Metaphors such as “being prepared to die for someone”, too, make me rather sceptical. Also “similar souls” or “a lot of sympathy and a high degree of similarity when it comes to values, expectations, interests and needs” does not really help. “Blind understanding over time and space” also seems nothing more but a nice metaphor. Rupert Lay, from whom – similar to Werner – I learned many important things, once said:

Tolerance is if you accept that someone else is different from you. Love, however, is if “you want the other person to be different from you”.

I find that metaphor great. I think it is also true for friendship. For me, following it means that Werner was a true friend, because I not only accepted but wanted his “being different from me” both for him and for me.

🙂 So I continue looking for the meaning of friendship and love and still do not know what it really is.
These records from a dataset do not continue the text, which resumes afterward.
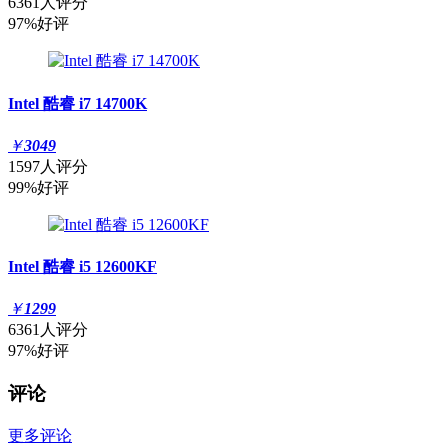
6361人评分
97%好评
Intel 酷睿 i7 14700K
￥
3049
1597人评分
99%好评
Intel 酷睿 i5 12600KF
￥
1299
6361人评分
97%好评
评论
更多评论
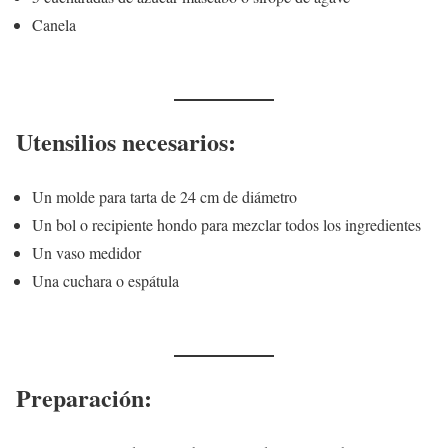
Canela
Utensilios necesarios:
Un molde para tarta de 24 cm de diámetro
Un bol o recipiente hondo para mezclar todos los ingredientes
Un vaso medidor
Una cuchara o espátula
Preparación:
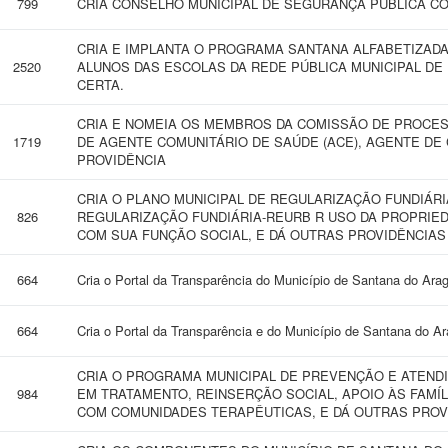
799
CRIA CONSELHO MUNICIPAL DE SEGURANÇA PÚBLICA CO
CRIA E IMPLANTA O PROGRAMA SANTANA ALFABETIZADA
2520
ALUNOS DAS ESCOLAS DA REDE PÚBLICA MUNICIPAL DE
CERTA.
CRIA E NOMEIA OS MEMBROS DA COMISSÃO DE PROCES
1719
DE AGENTE COMUNITÁRIO DE SAÚDE (ACE), AGENTE DE
PROVIDÊNCIA
CRIA O PLANO MUNICIPAL DE REGULARIZAÇÃO FUNDIÁRI
826
REGULARIZAÇÃO FUNDIÁRIA-REURB R USO DA PROPRI
COM SUA FUNÇÃO SOCIAL, E DÁ OUTRAS PROVIDÊNCIAS
664
Cria o Portal da Transparência do Município de Santana do Arag
664
Cria o Portal da Transparência e do Município de Santana do Ar
CRIA O PROGRAMA MUNICIPAL DE PREVENÇÃO E ATEND
984
EM TRATAMENTO, REINSERÇÃO SOCIAL, APOIO ÀS FAMÍ
COM COMUNIDADES TERAPÊUTICAS, E DÁ OUTRAS PROV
The philosophers are not really much help, either. 🙂

And I am and remain sad about my friend Werner having left us.

Here are two small articles about Werner’s life from the Augsburger Allgemeine and a  report  by “Pro Augsburg“ written after his death. He was always very intense and successful when It came to the well-being of our home-town. And he achieved quite a few things the Augsburg people are happy about today.

RMD
(Translated by EG)

P.S.
For many years, Werner’s illness had not longer been a secret to me. When I heard about it, I was very depressed and described my feelings it in the IF Blog in a very personal post.